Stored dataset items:
□ □ □

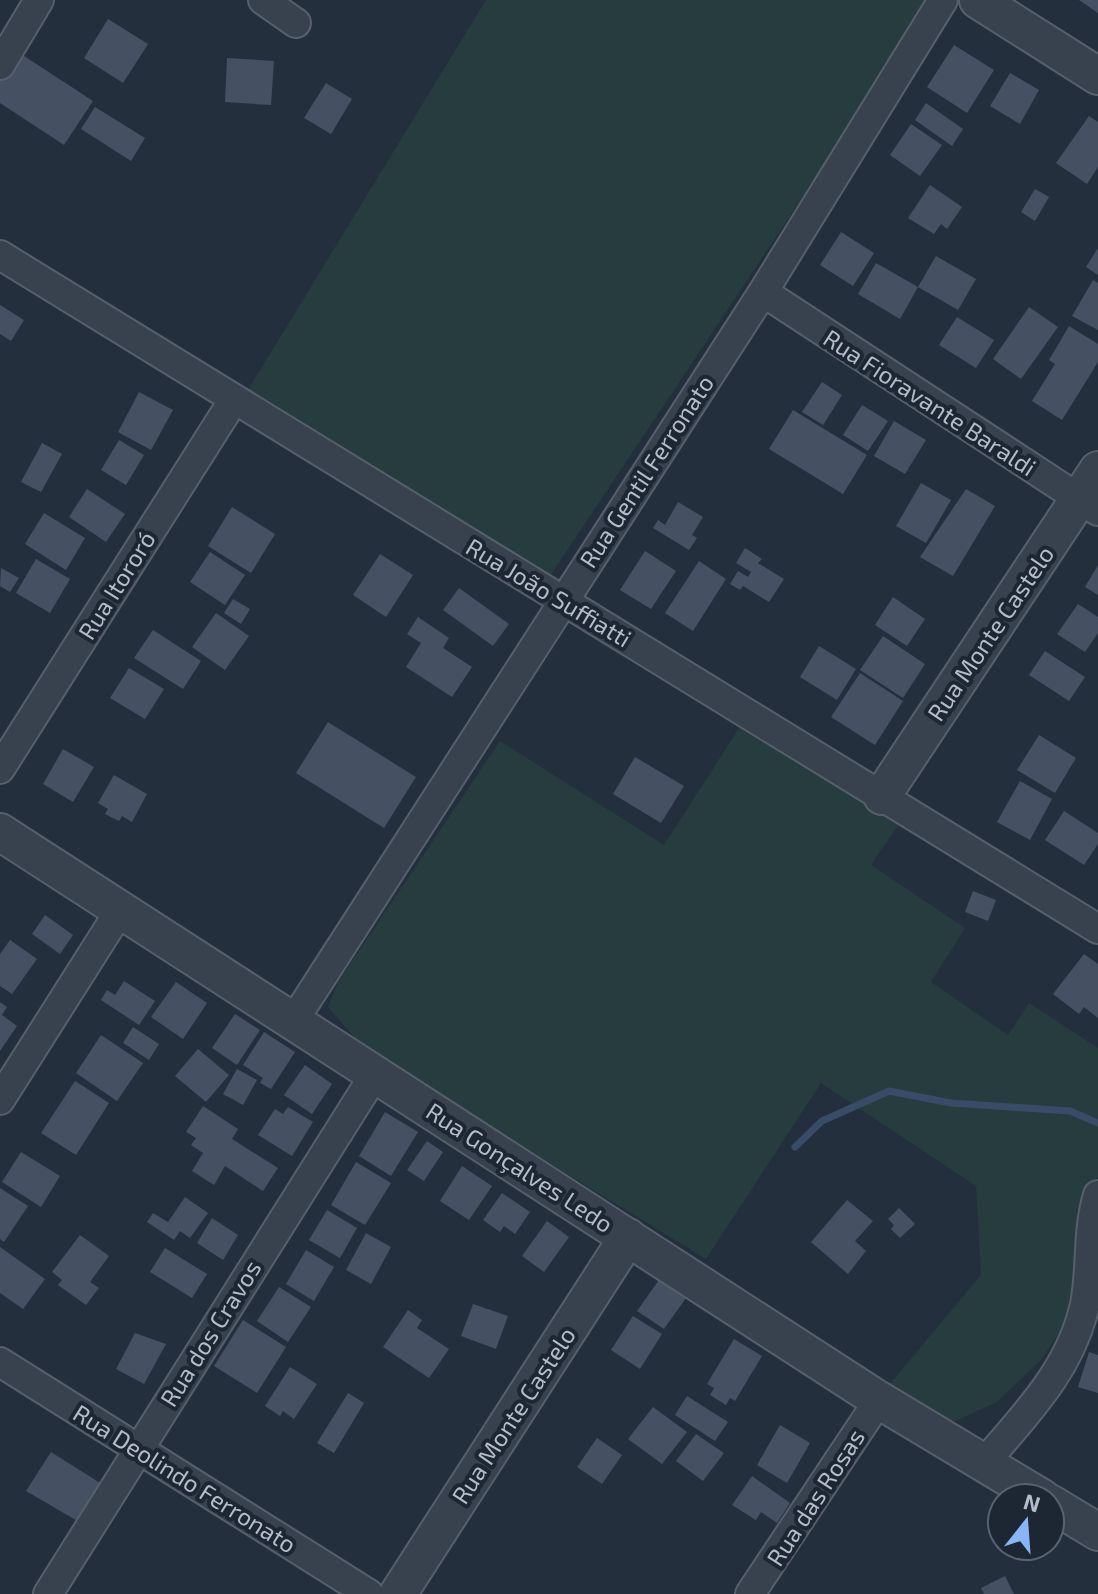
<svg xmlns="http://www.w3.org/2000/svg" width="1098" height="1594" font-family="'Exo 2',sans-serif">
  <rect width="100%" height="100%" fill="#242f3e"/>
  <path fill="#263c3f" d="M486,0h448l-388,582 -303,-184z
    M748,714l157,101 -34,50 94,63 -34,54 77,53 21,-32 69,45v129l-21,34 3,31 -9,62 -12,29 -17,26 -45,43 -57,26 -56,-37 97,-116 -5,-89 -155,-103 -115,176 -340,-208 -38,-44 10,-25 162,-241 164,104z"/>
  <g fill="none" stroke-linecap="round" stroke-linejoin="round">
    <path stroke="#394c67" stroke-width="7" d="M795,1147l27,-26 67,-30 62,12 119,8 28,12"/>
  </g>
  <path fill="#455162" d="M1079,0h19v13z
    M108,19l40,25 -25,39 -39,-25z
    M954,45l40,25 -27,43 -40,-26z
    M18,52l75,49 -29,44 -64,-42v-23z
    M227,58l47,3 -3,44 -46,-3z
    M1010,73l29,17 -19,34 -30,-18z
    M326,83l26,16 -21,35 -27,-16z
    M926,103l37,26 -11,17 -37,-26z
    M95,107l50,31 -14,23 -50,-32z
    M1089,116l9,6v45l-11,17 -31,-21z
    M911,124l31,21 -22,31 -30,-21z
    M930,185l32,22 -15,22 -6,-5 -7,10 -26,-16z
    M1035,189l14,8 -14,24 -14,-9z
    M841,232l33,21 -21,33 -33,-21z
    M1098,248v27l-12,-8z
    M936,256l40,23 -18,31 -40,-23 -18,32 -42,-25 18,-31 42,24z
    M1093,280l5,3v47l-26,-14z
    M0,305l24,15 -13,21 -11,-7z
    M1029,307l29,20 -37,52 -28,-20z
    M957,317l37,23 -18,28 -37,-23z
    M1069,326l29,18v18l-36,58 -30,-19 23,-37 -6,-4z
    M822,382l20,13 -19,30 -21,-13z
    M139,392l34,18 -22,40 -33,-18z
    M862,405l26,16 -20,30 -25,-16z
    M793,410l74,45 -24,39 -74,-45z
    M894,421l32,19 -21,34 -31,-18z
    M119,440l25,15 -18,30 -25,-15z
    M42,443l20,11 -21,38 -20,-10z
    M921,483l30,17 -25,43 -30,-17z
    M87,489l38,25 -19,28 -37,-25z
    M966,489l29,17 -42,70 -33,-19z
    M678,502l25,15 -11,18 5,3 -8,12 -36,-22 5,-8 7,5z
    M232,507l43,27 -24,39 -43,-27z
    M44,513l41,25 -19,32 -41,-26z
    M745,548l17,11 -4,4 26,16 -15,23 -26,-16 -3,4 -10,-6 8,-13 10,6 3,-5 -15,-9z
    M645,551l31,20 -25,38 -31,-19z
    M210,552l35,23 -20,30 -35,-23z
    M380,554l33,21 -27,42 -33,-22z
    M36,559l34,20 -20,34 -34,-20z
    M699,561l27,18 -33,52 -28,-18z
    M1098,565v30l-13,-8z
    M1,568l18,10 -9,14 -10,-6z
    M459,588l50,36 -16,22 -50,-36z
    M893,597l32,22 -18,27 -32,-21z
    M233,599l17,10 -9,15 -17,-11z
    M1078,604l20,13v16l-13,19 -28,-18z
    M216,613l33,23 -24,34 -33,-23z
    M418,617l31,21 -6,10 29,19 -20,30 -46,-30 15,-24 -14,-9z
    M153,630l48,31 -18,28 -49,-31z
    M883,636l42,28 -22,34 -43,-28z
    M819,646l37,23 -19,31 -37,-23z
    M1045,651l40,26 -16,24 -40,-26z
    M129,668l35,21 -19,30 -35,-21z
    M860,673l43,28 -28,44 -44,-28z
    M328,722l88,55 -32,51 -88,-55z
    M1039,735l37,23 -21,35 -38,-23z
    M63,749l31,18 -21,35 -30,-18z
    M635,757l49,29 -23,37 -48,-29z
    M114,775l33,19 -15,28 -10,-6 -3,5 -14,-7 3,-5 -10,-6z
    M1020,781l32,18 -22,41 -33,-18z
    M1064,811l34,22v11l-14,21 -39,-25z
    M973,891l23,9 -8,21 -23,-9z
    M45,915l28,20 -13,19 -28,-20z
    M10,940l27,19 -25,35 -12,-8v-32z
    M1084,954l14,10v54l-14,-11 -5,7 -26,-20z
    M124,981l31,20 -16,24 -38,-25 6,-10 8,5z
    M176,982l31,21 -24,36 -32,-22z
    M0,1002l7,5 -5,8 15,11 -17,25z
    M235,1014l25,16 -23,35 -25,-17z
    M133,1027l26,17 -10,16 -26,-17z
    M264,1032l31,20 -24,37 -11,-6 3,-5 -20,-13z
    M101,1035l42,28 -26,38 -41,-28z
    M198,1049l31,26 -23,27 -31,-26z
    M305,1065l27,19 -20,30 -28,-19z
    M237,1069l20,11 -14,25 -20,-11z
    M75,1081l34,22 -33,52 -35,-22z
    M203,1106l35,23 -6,10 46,29 -15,23 -38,-25 -11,19 -22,-14 11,-18 -12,-8 5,-7 -10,-6z
    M288,1107l25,15 -21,34 -34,-21 17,-26 8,5z
    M385,1112l33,20 -27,44 -32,-20z
    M427,1141l16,11 -19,29 -17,-11z
    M21,1152l39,24 -19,31 -39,-25z
    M356,1162l35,21 -26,42 -34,-20z
    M462,1166l30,20 -23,34 -29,-19z
    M0,1188l28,18 -24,36 -4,-3z
    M502,1193l28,19 -15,22 -11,-8 -4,6 -17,-12z
    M185,1197l23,16 -18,25 -10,-7 -6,9 -27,-18 6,-9 15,9z
    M847,1200l26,21 -18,20 11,10 -18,23 -37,-32z
    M899,1208l16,16 -15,14 -9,-9 3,-4 -6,-6z
    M327,1210l30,18 -17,30 -31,-18z
    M212,1218l26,17 -15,25 -26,-17z
    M547,1221l22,16 -25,35 -22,-16z
    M366,1233l25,14 -20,37 -25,-14z
    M80,1235l29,21 -19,26 9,6 -13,17 -28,-20 4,-5 -10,-8z
    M0,1247l45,32 -22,30 -23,-16z
    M165,1248l42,26 -15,24 -42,-26z
    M306,1250l28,17 -20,34 -28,-17z
    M659,1280l27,18 -22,31 -27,-18z
    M279,1287l32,20 -23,35 -31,-21z
    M473,1304l35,12 -12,33 -35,-13z
    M408,1310l14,10 -5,8 32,21 -20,29 -46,-31z
    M633,1316l29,18 -22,35 -29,-19z
    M243,1320l43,27 -29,46 -43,-27z
    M135,1333l31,11 -22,40 -28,-15z
    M734,1339l28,17 -27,45 -5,-3 -4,7 -16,-10 4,-7 -7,-4z
    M1089,1352l9,3v38l-20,-6z
    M290,1367l27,17 -23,35 -11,-8 -3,5 -15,-10z
    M348,1393l16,10 -30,50 -17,-10z
    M687,1396l41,26 -13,19 -40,-26z
    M653,1407l34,25 -25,32 -34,-25z
    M780,1425l30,18 -23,40 -30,-18z
    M696,1434l28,19 -21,28 -27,-20z
    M597,1438l25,17 -20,29 -25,-17z
    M51,1452l54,34 -19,40 -60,-35z
    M752,1476l38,27 -13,20 -16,-11 -5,8 -24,-15z
    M1005,1576l9,18h-30l-3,-6z"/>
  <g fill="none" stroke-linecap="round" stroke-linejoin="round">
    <defs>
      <path id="minor" d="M263,0l33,23
        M0,65l39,-65
        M0,255l1098,674
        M763,292l335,219
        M0,769l233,-368
        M294,1020l469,-728 180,-292
        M0,1100l121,-191
        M0,1362l369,232
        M984,1463c41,-48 87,-94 101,-159 7,-36 2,-73 13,-109
        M48,1594l327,-520
        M750,1594l129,-194"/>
      <path id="tertiary" d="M978,0l120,76
        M882,796l216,-326
        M0,832l879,568 163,98
        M1050,1503l48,29
        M398,1594l230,-357"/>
    </defs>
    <use href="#minor" stroke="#565f6c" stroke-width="32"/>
    <use href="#tertiary" stroke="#565f6c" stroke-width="40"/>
    <use href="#minor" stroke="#38414e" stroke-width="28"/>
    <use href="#tertiary" stroke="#38414e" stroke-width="36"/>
  </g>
  <g text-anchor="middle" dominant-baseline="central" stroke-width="8" stroke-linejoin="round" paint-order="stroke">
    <g font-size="24" fill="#b4bcc9" stroke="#1d2633">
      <text transform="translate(930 402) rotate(33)">Rua Fioravante Baraldi</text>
      <text transform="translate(646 471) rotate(-57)">Rua Gentil Ferronato</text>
      <text transform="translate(116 585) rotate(-58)">Rua Itororó</text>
      <text transform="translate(549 592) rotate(31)">Rua João Suffiatti</text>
      <text transform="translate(990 633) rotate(-56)">Rua Monte Castelo</text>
      <text transform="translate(520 1167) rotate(33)">Rua Gonçalves Ledo</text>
      <text transform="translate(210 1333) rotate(-58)">Rua dos Cravos</text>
      <text transform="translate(513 1415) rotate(-57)">Rua Monte Castelo</text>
      <text transform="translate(185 1478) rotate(32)">Rua Deolindo Ferronato</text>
      <text transform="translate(815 1497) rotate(-57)">Rua das Rosas</text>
    </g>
  </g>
  <g transform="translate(1026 1522) rotate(17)"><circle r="38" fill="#1d2633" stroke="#59626f" stroke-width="2"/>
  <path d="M0-6L14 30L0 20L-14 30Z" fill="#8ab4f8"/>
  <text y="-12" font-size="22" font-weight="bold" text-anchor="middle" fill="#b4bcc9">N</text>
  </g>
</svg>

□ □ □

ACTIVITY: The reply is to be one number, the count of lines in the records above that contain "size".

EXERCISE SOLUTION: 2